С моря дул холодный штормовой ветер. Вскоре погасли и последние огни в домах. На холме, где находилась радиостанция, было темно и тихо. Мирно спали и караул, и часовые, и даже собаки, забившиеся от вьюги и ветра в свои конуры, мирно спали в эту холодную новогоднюю ночь.

А дозоры Кучуры уже перерезали пути к селу, заняли исходное положение и ждали приказа, чтобы войти в уснувшее пьяным сном село.

298-й полк под командованием Янышевского подходил к Бирюзяку.

Закутанный в овчинный тулуп часовой сладко спал. Ни толчки, ни потряхивания долго не могли разбудить его. Наконец он проснулся и, сладко зевая, пробормотал:

— Смена? А я чуток заспался...

— Смена, — подтвердил кто-то из разбудивших его людей, — а будешь шуметь, так и вовсе тебе капут будет. Красные мы, на смену вашей белой шатии пришли. Понял?

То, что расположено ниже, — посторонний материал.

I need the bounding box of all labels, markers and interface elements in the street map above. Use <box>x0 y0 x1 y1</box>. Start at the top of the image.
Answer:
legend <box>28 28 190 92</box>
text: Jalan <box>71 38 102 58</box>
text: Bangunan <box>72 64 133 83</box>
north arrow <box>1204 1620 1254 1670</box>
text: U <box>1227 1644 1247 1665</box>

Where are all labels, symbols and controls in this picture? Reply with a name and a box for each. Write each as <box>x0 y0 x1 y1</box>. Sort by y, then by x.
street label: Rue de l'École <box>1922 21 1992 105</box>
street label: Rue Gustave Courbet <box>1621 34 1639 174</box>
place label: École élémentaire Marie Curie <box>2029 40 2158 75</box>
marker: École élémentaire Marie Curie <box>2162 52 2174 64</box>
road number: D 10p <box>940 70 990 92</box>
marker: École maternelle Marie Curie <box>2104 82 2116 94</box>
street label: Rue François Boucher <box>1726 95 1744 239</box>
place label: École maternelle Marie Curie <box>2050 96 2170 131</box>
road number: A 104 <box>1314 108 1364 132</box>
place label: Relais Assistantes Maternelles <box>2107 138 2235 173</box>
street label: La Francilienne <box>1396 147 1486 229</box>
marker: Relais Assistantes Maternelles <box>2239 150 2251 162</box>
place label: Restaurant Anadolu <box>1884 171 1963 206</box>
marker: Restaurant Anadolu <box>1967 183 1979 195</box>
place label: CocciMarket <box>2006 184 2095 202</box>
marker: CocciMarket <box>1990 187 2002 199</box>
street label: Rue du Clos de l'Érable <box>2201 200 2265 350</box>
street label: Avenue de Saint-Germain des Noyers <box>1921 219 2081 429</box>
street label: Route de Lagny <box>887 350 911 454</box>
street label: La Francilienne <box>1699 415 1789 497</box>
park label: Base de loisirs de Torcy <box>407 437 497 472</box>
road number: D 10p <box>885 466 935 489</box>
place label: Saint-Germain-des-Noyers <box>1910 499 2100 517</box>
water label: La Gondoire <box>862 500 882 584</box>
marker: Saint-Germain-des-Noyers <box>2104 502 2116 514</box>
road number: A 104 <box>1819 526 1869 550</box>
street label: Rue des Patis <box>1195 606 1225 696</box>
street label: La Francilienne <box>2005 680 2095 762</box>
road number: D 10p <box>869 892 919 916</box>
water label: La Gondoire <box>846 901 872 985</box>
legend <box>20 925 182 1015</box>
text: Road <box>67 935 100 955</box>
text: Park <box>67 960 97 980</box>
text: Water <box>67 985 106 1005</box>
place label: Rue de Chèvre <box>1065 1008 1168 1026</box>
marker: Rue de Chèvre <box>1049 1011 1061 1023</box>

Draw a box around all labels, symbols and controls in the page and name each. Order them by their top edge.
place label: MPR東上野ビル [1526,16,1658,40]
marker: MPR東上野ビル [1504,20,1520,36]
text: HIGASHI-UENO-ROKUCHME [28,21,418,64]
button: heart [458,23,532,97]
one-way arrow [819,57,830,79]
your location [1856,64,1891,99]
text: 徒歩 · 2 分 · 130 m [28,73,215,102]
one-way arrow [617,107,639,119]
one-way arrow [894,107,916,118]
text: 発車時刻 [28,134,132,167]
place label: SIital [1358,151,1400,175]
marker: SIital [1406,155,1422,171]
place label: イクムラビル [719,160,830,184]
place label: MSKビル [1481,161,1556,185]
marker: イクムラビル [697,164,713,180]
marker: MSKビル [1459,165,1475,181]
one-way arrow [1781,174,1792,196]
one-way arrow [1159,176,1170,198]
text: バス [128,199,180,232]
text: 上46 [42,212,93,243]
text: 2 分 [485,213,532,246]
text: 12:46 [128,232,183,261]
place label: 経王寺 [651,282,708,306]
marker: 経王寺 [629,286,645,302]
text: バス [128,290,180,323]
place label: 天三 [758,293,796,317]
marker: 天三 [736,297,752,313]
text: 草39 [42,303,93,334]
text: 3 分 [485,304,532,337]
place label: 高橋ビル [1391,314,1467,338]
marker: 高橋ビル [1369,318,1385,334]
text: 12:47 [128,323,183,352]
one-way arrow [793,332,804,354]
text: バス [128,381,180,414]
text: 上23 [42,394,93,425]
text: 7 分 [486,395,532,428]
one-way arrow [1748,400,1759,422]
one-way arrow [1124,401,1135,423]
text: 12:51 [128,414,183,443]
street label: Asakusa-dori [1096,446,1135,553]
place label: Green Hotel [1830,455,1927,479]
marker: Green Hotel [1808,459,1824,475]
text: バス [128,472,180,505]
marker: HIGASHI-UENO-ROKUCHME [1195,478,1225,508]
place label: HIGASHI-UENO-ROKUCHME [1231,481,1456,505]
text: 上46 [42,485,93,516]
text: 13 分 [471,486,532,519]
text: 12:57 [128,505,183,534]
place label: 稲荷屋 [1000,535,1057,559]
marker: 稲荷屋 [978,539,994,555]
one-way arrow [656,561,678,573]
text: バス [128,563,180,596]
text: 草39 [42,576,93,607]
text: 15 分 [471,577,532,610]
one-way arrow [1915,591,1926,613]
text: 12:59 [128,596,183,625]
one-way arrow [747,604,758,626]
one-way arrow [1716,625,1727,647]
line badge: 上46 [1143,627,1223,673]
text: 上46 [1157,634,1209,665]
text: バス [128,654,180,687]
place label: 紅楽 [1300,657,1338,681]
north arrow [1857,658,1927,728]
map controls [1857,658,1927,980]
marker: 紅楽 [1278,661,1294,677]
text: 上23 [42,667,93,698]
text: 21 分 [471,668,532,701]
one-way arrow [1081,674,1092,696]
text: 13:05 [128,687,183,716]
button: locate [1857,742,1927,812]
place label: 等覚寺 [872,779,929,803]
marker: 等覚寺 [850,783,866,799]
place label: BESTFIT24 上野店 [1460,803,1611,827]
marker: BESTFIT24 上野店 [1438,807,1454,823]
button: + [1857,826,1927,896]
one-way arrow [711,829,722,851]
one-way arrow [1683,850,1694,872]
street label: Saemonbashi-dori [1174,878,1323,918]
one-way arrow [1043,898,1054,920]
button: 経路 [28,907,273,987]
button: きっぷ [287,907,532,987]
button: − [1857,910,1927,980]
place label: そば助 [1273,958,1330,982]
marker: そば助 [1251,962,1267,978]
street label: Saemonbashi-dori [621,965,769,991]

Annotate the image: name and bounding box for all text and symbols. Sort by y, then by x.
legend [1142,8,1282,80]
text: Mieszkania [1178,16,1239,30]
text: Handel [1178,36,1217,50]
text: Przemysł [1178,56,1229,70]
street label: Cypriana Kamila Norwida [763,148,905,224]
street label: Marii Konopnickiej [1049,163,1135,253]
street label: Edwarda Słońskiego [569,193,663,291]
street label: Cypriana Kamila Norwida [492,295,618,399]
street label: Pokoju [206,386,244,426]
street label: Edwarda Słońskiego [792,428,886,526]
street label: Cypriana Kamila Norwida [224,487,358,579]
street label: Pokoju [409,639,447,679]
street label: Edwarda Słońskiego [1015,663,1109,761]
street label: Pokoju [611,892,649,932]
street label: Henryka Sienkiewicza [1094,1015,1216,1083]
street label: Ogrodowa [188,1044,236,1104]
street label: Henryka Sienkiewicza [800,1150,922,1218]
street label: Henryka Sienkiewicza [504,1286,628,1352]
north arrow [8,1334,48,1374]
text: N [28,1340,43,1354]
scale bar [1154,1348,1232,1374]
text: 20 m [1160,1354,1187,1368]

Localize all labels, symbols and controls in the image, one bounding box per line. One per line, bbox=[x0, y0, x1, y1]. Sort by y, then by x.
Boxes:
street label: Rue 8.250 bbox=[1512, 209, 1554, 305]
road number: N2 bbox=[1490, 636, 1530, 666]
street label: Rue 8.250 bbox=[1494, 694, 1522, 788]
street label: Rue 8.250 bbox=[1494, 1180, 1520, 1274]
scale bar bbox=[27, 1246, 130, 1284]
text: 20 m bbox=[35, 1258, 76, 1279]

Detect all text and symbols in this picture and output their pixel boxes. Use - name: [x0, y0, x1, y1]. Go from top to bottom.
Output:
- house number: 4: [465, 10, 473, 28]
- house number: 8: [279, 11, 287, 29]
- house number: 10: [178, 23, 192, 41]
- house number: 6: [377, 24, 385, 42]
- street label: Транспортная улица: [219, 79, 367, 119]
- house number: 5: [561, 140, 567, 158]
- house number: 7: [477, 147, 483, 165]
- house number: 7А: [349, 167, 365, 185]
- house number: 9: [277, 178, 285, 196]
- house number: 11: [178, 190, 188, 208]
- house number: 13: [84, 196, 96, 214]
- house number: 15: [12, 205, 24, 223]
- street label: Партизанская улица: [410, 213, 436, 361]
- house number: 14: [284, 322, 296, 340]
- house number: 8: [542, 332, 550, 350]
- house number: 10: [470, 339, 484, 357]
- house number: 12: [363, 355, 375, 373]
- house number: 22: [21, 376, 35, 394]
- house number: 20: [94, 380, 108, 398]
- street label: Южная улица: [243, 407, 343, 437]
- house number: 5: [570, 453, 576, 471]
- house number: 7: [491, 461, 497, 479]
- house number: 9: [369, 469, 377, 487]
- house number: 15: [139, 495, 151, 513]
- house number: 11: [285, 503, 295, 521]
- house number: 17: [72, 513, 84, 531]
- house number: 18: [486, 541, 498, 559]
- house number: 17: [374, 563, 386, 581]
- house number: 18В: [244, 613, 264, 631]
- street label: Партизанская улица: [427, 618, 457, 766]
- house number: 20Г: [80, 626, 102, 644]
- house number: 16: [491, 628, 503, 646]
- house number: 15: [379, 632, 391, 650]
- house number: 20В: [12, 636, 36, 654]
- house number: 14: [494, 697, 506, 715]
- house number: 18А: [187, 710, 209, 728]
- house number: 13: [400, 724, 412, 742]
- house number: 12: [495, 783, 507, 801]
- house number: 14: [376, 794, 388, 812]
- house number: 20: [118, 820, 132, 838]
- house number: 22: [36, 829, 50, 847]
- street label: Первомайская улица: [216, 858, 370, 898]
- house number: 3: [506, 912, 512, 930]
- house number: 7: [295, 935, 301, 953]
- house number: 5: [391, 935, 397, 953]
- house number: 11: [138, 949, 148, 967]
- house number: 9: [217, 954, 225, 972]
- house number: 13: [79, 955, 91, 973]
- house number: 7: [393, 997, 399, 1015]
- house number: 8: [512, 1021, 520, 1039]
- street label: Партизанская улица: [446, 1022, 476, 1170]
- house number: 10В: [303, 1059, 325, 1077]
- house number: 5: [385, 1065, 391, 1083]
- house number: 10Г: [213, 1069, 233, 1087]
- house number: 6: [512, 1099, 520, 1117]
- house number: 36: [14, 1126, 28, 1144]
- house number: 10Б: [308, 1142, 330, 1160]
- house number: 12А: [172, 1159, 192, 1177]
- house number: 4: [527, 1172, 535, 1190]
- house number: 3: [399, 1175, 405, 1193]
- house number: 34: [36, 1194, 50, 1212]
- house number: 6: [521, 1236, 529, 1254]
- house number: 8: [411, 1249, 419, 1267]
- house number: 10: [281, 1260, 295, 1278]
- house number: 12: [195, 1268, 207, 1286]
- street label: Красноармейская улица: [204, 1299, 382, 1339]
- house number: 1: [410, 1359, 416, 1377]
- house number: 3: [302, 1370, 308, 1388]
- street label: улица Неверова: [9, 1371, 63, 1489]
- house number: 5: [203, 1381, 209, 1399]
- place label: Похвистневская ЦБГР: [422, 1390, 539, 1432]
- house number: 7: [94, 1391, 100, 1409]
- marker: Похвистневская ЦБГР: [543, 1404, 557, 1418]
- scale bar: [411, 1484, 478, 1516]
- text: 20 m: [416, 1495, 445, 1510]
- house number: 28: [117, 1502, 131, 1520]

— Так точно! — трезвея от страха и неожиданности, пролепетал солдат, жмурясь от наведенного на него нагана.

Все посты и караулы были сняты за пятнадцать — двадцать минут, все солдаты были пьяны, крепко спали и не сразу поняли в чем дело. А поняв, сейчас же покорно поднимали руки вверх, охотно сдаваясь в плен.

— Разрешите, господин-товарищ, проведу я вас по квартерам, где господа офицеры проживают, — предложил один из артиллеристов.

— Они тоже набузовались чихиря да водки, так что голыми руками заберете, — объяснил фельдфебель, навытяжку стоявший перед Кучурой.

— Да мы, брат, и без вас все еще неделю назад знали. Ну, а коли есть охота, валяй показывай, — засмеялся Кучура и, сопровождаемый красноармейцами и словоохотливым артиллеристом, пошел по селу, в котором уже хозяйничал его эскадрон.

Из хат выводили пленных, сонных, еще не протрезвившихся после обильного праздничного возлияния. Очумелые от страха и удивления, они молча шли к сараю, где уже находилось человек тридцать все еще не пришедших в себя солдат.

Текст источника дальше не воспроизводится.